_ASSIGNMENT_
Write out the data exactly, please, and omit the pictures.

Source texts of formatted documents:
**********

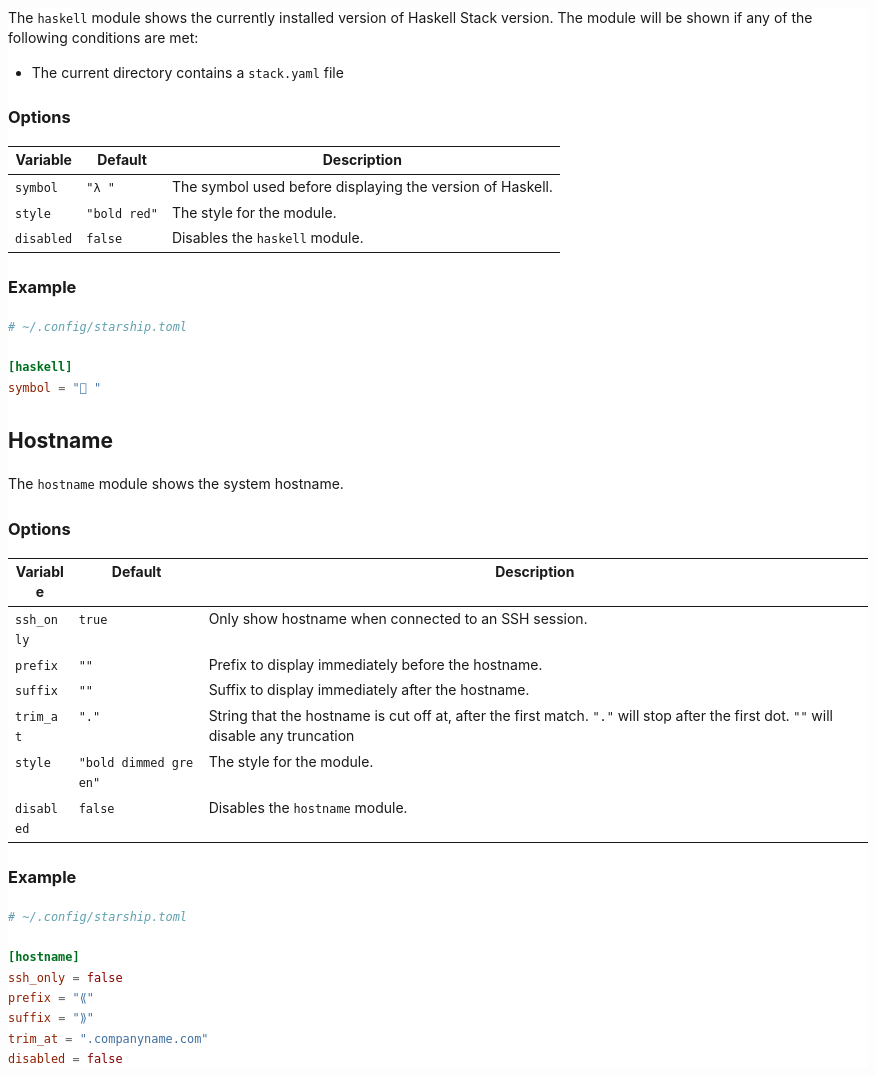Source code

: The `haskell` module shows the currently installed version of Haskell Stack version.
The module will be shown if any of the following conditions are met:

- The current directory contains a `stack.yaml` file

### Options

| Variable   | Default      | Description                                               |
| ---------- | ------------ | --------------------------------------------------------- |
| `symbol`   | `"λ "`       | The symbol used before displaying the version of Haskell. |
| `style`    | `"bold red"` | The style for the module.                                 |
| `disabled` | `false`      | Disables the `haskell` module.                            |


### Example

```toml
# ~/.config/starship.toml

[haskell]
symbol = " "
```

## Hostname

The `hostname` module shows the system hostname.

### Options

| Variable   | Default               | Description                                                                                                                          |
| ---------- | --------------------- | ------------------------------------------------------------------------------------------------------------------------------------ |
| `ssh_only` | `true`                | Only show hostname when connected to an SSH session.                                                                                 |
| `prefix`   | `""`                  | Prefix to display immediately before the hostname.                                                                                   |
| `suffix`   | `""`                  | Suffix to display immediately after the hostname.                                                                                    |
| `trim_at`  | `"."`                 | String that the hostname is cut off at, after the first match. `"."` will stop after the first dot. `""` will disable any truncation |
| `style`    | `"bold dimmed green"` | The style for the module.                                                                                                            |
| `disabled` | `false`               | Disables the `hostname` module.                                                                                                      |

### Example

```toml
# ~/.config/starship.toml

[hostname]
ssh_only = false
prefix = "⟪"
suffix = "⟫"
trim_at = ".companyname.com"
disabled = false
```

**********

_PROBLEM SOLUTION_
Source code

: The `haskell` module shows the currently installed version of Haskell Stack version.
The module will be shown if any of the following conditions are met:

- The current directory contains a `stack.yaml` file

### Options

| Variable   | Default      | Description                                               |
| ---------- | ------------ | --------------------------------------------------------- |
| `symbol`   | `"λ "`       | The symbol used before displaying the version of Haskell. |
| `style`    | `"bold red"` | The style for the module.                                 |
| `disabled` | `false`      | Disables the `haskell` module.                            |


### Example

```toml
# ~/.config/starship.toml

[haskell]
symbol = " "
```

## Hostname

The `hostname` module shows the system hostname.

### Options

| Variable   | Default               | Description                                                                                                                          |
| ---------- | --------------------- | ------------------------------------------------------------------------------------------------------------------------------------ |
| `ssh_only` | `true`                | Only show hostname when connected to an SSH session.                                                                                 |
| `prefix`   | `""`                  | Prefix to display immediately before the hostname.                                                                                   |
| `suffix`   | `""`                  | Suffix to display immediately after the hostname.                                                                                    |
| `trim_at`  | `"."`                 | String that the hostname is cut off at, after the first match. `"."` will stop after the first dot. `""` will disable any truncation |
| `style`    | `"bold dimmed green"` | The style for the module.                                                                                                            |
| `disabled` | `false`               | Disables the `hostname` module.                                                                                                      |

### Example

```toml
# ~/.config/starship.toml

[hostname]
ssh_only = false
prefix = "⟪"
suffix = "⟫"
trim_at = ".companyname.com"
disabled = false
```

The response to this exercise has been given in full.